INPUT RECORDS below:
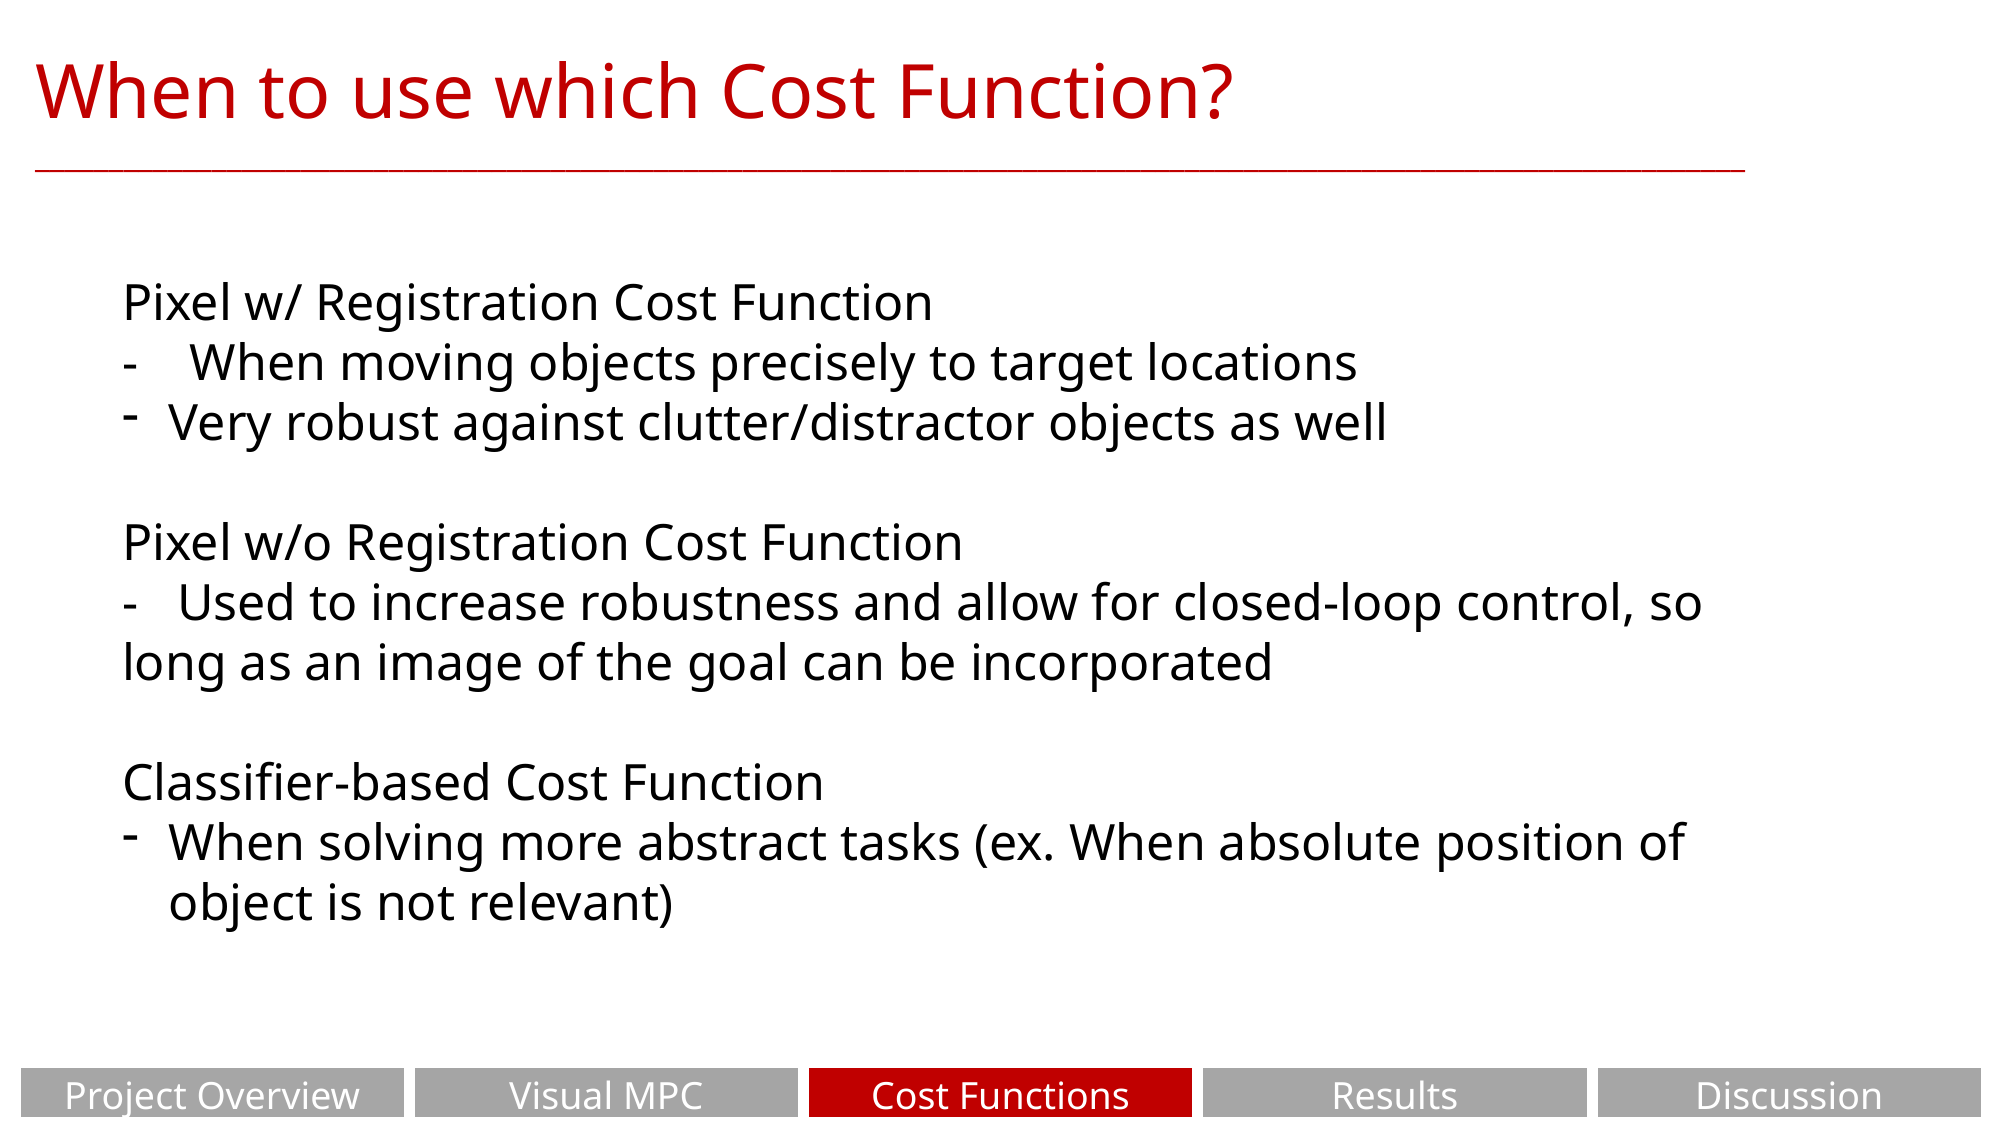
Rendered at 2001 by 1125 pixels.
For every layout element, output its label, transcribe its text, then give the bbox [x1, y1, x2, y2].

table_header Visual MPC [415, 1068, 798, 1117]
table_header Cost Functions [809, 1068, 1192, 1117]
table_header Discussion [1598, 1068, 1981, 1117]
table_header Results [1203, 1068, 1587, 1117]
text_box When to use which Cost Function? ____________________________________________________________________________________________________________________ [20, 36, 2000, 272]
table_header Project Overview [21, 1068, 404, 1117]
text_box Pixel w/ Registration Cost Function - When moving objects precisely to target locations Very robust against clutter/distractor objects as well Pixel w/o Registration Cost Function - Used to increase robustness and allow for closed-loop control, so long as an image of the goal can be incorporated Classifier-based Cost Function When solving more abstract tasks (ex. When absolute position of object is not relevant) [107, 263, 1793, 999]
End of INPUT RECORDS.
## TASK REQUIREMENTS:
Repeat exactly, please: transcribe each entry and leave out the pictures.

## SOLUTION:
Rendered at 2001 by 1125 pixels.
For every layout element, output its label, transcribe its text, then give the bbox [x1, y1, x2, y2].

table_header Visual MPC [415, 1068, 798, 1117]
table_header Cost Functions [809, 1068, 1192, 1117]
table_header Discussion [1598, 1068, 1981, 1117]
table_header Results [1203, 1068, 1587, 1117]
text_box When to use which Cost Function? ____________________________________________________________________________________________________________________ [20, 36, 2000, 272]
table_header Project Overview [21, 1068, 404, 1117]
text_box Pixel w/ Registration Cost Function - When moving objects precisely to target locations Very robust against clutter/distractor objects as well Pixel w/o Registration Cost Function - Used to increase robustness and allow for closed-loop control, so long as an image of the goal can be incorporated Classifier-based Cost Function When solving more abstract tasks (ex. When absolute position of object is not relevant) [107, 263, 1793, 999]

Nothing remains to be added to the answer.